─── Supplied records

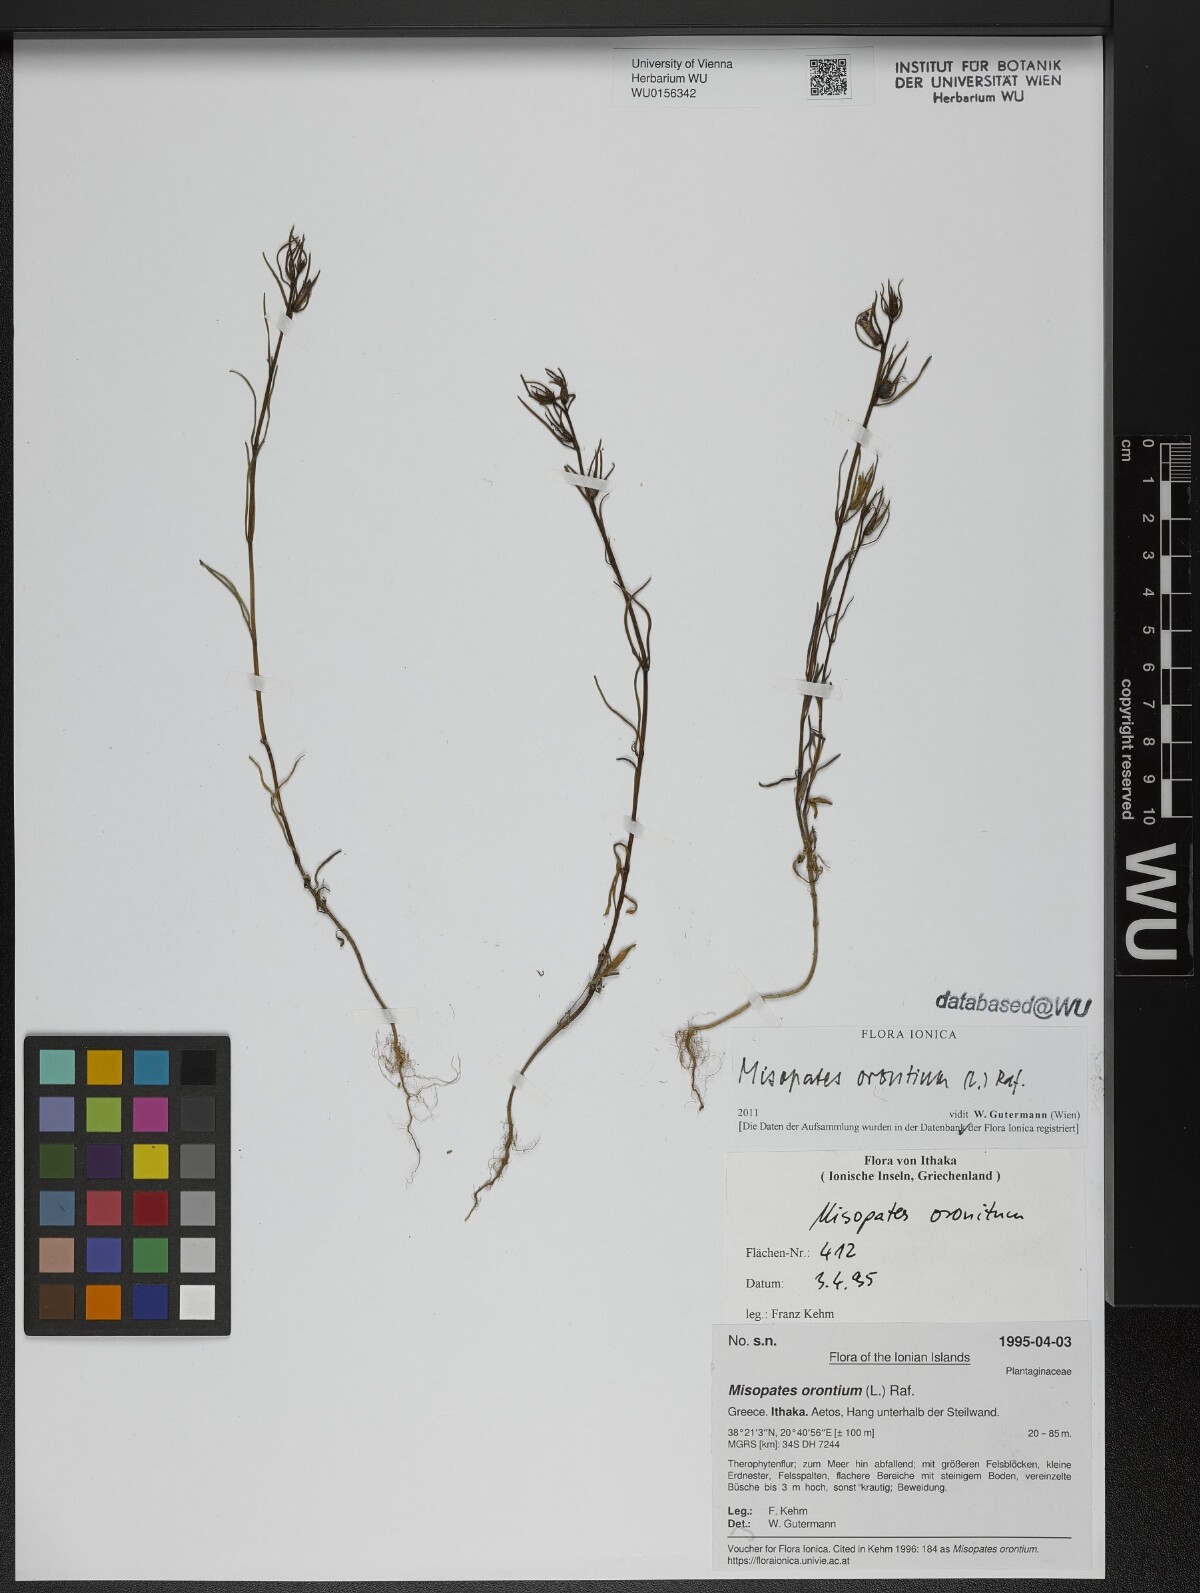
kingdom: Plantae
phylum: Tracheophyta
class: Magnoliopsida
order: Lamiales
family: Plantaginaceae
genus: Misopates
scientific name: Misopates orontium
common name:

──────

■ **Given exercise**
Copy the lines starting at the one that contains "class: Magnoliopsida" and ending with the last of the lines, both ends included.

■ **Solution to the problem**
class: Magnoliopsida
order: Lamiales
family: Plantaginaceae
genus: Misopates
scientific name: Misopates orontium
common name:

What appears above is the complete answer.